В 1911 году я приехала в Слепнево прямо из Парижа, и горбатая прислужница в дамской комнате на вокзале в Бежецке, которая веками знала всех в Слепневе, отказалась признать меня барыней и сказала кому-то: «К слепневским господам хранцужанка приехала», а земский начальник Иван Яковлевич Дерин – очкастый и бородатый увалень, когда оказался моим соседом за столом и умирал от смущенья, не нашел ничего лучшего, чем спросить меня: «Вам, наверно, здесь очень холодно после Египта?» Дело в том, что он слышал, как тамошняя молодежь за сказочную мою худобу и, как им тогда казалось, таинственность называла меня знаменитой лондонской мумией, которая всем приносит несчастье.

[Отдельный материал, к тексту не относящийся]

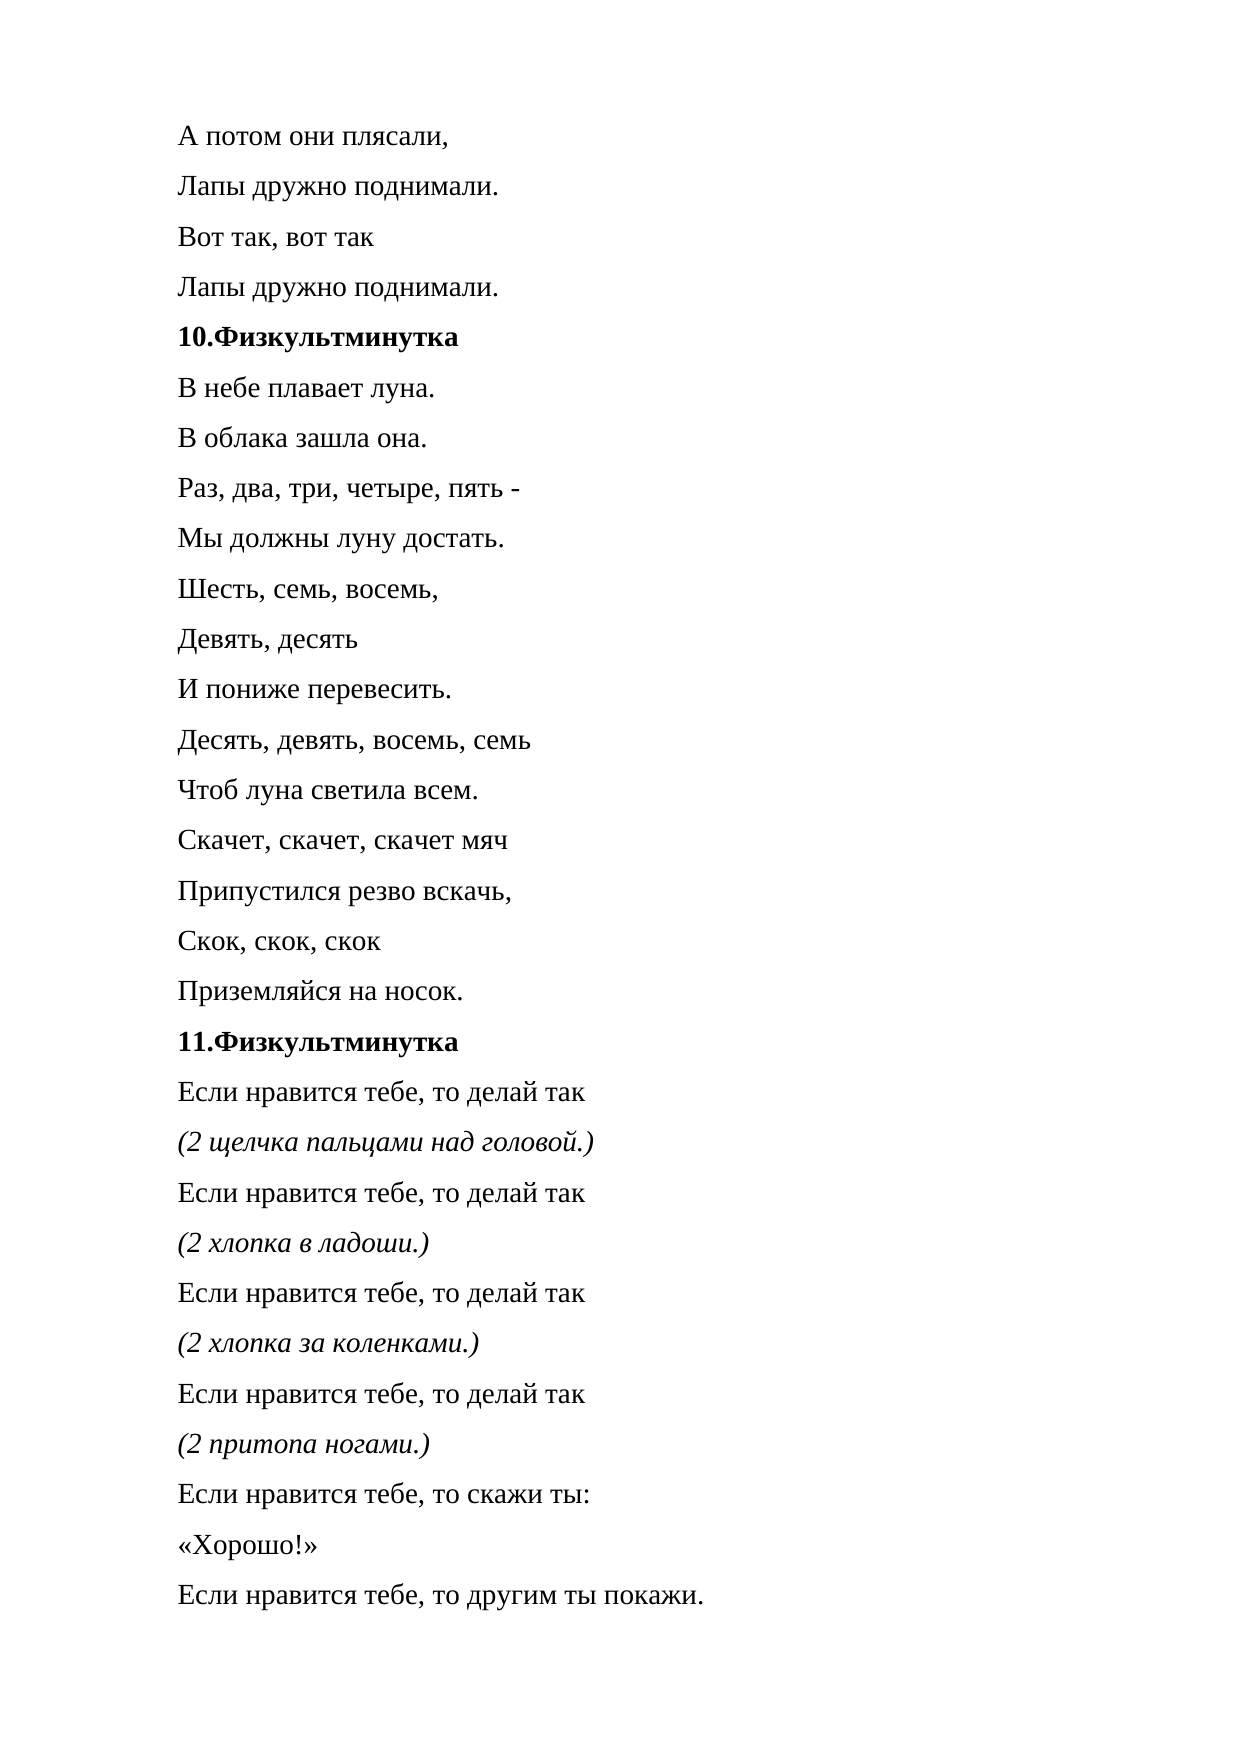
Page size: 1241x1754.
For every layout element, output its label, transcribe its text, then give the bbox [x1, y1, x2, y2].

Николай Степанович не выносил Слепнева. Зевал, скучал, уезжал в невыясненном направлении. Писал «такая скучная не золотая старина» и наполнял альбом Кузьминых-Караваевых посредственными стихами. Но, однако, там что-то понял и чему-то научился.
Я не каталась верхом и не играла в теннис, а я только собирала грибы в обоих слепневских садах, а за плечами еще пылал Париж в каком-то последнем закате…

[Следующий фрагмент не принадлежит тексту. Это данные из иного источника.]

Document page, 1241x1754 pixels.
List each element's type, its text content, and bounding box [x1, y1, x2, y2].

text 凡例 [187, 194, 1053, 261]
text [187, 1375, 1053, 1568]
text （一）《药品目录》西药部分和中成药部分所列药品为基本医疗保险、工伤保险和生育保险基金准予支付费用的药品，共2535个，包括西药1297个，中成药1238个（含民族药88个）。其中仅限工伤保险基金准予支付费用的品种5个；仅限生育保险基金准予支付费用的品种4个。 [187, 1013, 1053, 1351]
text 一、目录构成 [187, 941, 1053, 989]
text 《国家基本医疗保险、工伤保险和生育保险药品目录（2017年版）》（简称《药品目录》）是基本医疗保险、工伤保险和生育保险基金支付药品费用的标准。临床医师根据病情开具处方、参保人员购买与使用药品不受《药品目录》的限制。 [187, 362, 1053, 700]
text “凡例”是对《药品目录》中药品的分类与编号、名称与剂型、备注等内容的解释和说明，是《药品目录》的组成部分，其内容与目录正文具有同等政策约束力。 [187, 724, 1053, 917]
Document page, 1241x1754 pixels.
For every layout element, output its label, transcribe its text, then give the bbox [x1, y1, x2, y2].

Один раз я была в Слепневе зимой. Это было великолепно. Все как-то вдвинулось в XIX век, чуть не в пушкинское время. Сани, валенки, медвежьи полости, огромные полушубки, звенящая тишина, сугробы, алмазные снега. Там я встретила 1917 год. После угрюмого военного Севастополя, где я задыхалась от астмы и мерзла в холодной наемной комнате, мне казалось, что я попала в какую-то обетованную страну. А в Петербурге был уже убитый Распутин и ждали революцию, которая была назначена на 20 января. В этот день я обедала у Натана Альтмана. Он подарил мне свой рисунок и надписал: «В день Русской Революции». Другой рисунок, сохранившийся, он надписал: «Солдатке Гумилевой, от чертежника Альтмана».
Слепнево для меня как арка в архитектуре… сначала маленькая, потом все больше и больше, и наконец – полная свобода – это если выходить…»
Она хотела еще рассказать о Царском Селе, но я направила ее воспоминания в более интересующее меня русло – как развивалось ее творчество и какие у них с Гумилевым были отношения с другими поэтами. У меня уже сложилось впечатление, что большая часть ее жизни прошла в творческой войне и отстаивании своего взгляда на поэзию. Если это действительно так, то нынешний разгром, учиненный товарищем Ждановым, вряд ли мог сильно выбить ее из колеи.